You can convert coin objects into an address balance at any time by calling coin::send_funds with your own address as the recipient. See Converting Existing Coins to Address Balances for instructions.
Gas smashing​
When executing a transaction, you can provide multiple coins as gas payment rather than a single coin. This feature, known as gas smashing, automatically merges the provided coins into the first coin in the payment vector. That merged coin, minus the gas budget, is then available inside the transaction for use in any command. If unused, it returns to the sender.
Gas smashing applies only to Coin<SUI> objects, because SUI is the only coin type accepted for gas payment.
You can provide as many coins as you want (up to a maximum defined in the protocol configuration). Gas smashing is a useful tool when you need to consolidate SUI coins as part of a transaction.

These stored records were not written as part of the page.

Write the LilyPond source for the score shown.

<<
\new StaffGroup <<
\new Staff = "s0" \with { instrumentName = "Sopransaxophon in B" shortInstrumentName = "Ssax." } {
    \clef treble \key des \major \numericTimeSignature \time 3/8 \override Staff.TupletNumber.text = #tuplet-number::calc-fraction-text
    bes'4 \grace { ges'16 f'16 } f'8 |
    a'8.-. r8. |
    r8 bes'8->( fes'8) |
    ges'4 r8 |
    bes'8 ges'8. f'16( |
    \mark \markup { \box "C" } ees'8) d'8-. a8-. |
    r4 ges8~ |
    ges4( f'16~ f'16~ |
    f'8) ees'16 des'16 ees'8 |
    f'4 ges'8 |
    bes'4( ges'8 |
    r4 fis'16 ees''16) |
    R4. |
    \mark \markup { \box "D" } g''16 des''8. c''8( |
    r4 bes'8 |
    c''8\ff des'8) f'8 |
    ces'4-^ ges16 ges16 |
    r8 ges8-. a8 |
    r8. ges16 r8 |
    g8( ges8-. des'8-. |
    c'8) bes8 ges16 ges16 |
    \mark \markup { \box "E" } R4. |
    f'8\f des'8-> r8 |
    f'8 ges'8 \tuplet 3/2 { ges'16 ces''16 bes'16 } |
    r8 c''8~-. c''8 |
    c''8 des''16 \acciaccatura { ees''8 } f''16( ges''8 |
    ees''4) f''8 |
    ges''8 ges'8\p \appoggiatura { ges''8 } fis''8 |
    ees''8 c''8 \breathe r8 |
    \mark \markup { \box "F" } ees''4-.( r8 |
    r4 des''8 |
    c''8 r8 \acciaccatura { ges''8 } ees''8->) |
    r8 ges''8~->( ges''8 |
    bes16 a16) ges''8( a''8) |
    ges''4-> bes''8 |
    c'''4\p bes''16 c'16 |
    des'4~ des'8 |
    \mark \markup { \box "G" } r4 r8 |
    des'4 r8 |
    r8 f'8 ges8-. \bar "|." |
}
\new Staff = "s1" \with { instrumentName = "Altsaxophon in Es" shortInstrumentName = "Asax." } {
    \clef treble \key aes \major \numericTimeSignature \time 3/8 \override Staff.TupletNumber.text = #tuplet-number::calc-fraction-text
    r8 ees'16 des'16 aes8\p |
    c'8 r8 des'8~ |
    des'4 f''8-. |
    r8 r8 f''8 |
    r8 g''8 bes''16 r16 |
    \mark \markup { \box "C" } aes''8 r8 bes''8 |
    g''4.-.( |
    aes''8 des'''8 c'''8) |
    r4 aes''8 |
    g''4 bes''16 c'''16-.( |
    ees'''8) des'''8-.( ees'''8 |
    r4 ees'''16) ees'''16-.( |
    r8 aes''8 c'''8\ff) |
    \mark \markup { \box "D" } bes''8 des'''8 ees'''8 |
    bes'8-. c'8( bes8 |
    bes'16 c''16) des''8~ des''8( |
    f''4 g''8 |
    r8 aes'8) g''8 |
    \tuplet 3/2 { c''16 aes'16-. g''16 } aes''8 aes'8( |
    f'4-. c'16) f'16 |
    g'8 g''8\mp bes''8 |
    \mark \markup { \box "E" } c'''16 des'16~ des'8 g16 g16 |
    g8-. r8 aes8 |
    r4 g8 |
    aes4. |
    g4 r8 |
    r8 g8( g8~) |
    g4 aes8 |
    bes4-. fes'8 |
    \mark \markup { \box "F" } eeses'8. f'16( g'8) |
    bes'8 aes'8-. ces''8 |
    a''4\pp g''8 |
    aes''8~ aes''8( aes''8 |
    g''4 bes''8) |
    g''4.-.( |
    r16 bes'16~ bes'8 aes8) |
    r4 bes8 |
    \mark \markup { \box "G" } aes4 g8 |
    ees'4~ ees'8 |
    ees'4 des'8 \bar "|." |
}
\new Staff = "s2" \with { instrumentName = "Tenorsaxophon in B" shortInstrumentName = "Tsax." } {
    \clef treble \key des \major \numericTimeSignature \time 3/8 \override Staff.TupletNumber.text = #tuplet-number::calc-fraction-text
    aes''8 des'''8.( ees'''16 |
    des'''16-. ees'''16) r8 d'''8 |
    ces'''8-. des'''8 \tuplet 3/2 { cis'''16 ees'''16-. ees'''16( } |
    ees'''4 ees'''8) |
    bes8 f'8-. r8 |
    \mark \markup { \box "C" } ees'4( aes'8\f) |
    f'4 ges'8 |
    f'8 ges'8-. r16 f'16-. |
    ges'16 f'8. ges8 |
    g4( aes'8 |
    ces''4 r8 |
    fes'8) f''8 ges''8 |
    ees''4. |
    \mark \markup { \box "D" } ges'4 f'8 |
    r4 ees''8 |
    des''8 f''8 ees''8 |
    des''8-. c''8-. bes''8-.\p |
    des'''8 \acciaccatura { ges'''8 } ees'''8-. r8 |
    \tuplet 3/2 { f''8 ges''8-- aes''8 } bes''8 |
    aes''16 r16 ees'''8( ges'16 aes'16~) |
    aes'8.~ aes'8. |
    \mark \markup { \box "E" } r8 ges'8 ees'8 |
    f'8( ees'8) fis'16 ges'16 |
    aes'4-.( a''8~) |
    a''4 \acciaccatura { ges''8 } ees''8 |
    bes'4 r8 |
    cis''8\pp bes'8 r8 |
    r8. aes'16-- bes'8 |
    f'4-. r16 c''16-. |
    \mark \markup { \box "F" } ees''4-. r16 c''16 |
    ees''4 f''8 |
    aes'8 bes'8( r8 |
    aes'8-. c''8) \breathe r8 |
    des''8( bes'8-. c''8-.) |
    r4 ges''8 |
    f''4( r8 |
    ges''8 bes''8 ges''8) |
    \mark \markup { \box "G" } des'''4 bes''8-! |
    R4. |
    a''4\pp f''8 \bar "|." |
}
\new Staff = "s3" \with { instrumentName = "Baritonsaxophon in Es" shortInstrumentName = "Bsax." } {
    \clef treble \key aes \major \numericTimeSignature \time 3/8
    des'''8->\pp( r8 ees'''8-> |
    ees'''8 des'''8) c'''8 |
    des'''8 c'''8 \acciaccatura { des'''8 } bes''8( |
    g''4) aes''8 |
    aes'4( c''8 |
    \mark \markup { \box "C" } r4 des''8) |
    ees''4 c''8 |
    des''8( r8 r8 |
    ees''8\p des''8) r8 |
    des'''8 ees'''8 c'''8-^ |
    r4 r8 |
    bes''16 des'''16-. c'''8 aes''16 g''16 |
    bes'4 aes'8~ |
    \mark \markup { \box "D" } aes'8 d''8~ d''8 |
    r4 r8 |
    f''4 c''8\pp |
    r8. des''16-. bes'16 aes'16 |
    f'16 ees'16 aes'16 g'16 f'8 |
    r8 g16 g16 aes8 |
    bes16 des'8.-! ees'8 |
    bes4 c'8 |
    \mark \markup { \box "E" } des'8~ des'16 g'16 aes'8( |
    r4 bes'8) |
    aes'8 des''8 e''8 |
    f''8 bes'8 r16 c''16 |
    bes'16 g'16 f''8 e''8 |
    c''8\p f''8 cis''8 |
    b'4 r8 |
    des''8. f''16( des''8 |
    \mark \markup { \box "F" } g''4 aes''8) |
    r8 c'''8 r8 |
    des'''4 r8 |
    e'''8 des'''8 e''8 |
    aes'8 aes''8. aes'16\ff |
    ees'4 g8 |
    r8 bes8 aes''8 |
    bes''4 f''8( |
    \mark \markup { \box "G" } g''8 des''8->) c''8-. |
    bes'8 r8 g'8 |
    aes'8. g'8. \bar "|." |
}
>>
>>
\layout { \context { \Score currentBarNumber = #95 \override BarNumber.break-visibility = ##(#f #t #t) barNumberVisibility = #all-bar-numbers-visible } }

If you use address balance gas payment (by passing an empty gas payment array), you do not need gas smashing. Address balance gas payment removes the need to select or merge gas coins entirely.
See Gas Smashing for more details.
Concurrency​
Address balances significantly reduce concurrency challenges for most use cases. Because address balance gas payments do not require owned object inputs, you can build and sign multiple transactions without worrying about object version conflicts or locking.
When concurrency still matters​
If your transactions use coin objects (or any other owned objects) as inputs, the original concurrency constraints apply. Each owned object has a version, and the system locks it when you sign a transaction. This lock prevents using the same object in another transaction until the first one executes. Attempting to sign multiple transactions with the same owned object can result in equivocation, which makes the object unusable until the end of the epoch.
When you require heavy concurrency with coin objects, split a coin into as many coins as the number of transactions you plan to execute concurrently. Alternatively, provide different coins (through gas smashing) to each transaction. The set of coins used across concurrent transactions must have no overlap.
Recommended approach​
For most applications, use address balances for gas payment and fund transfers. Reserve coin object management for cases where a Move contract requires a Coin<T> argument or where you need explicit control over owned objects. This approach minimizes concurrency issues and simplifies transaction construction.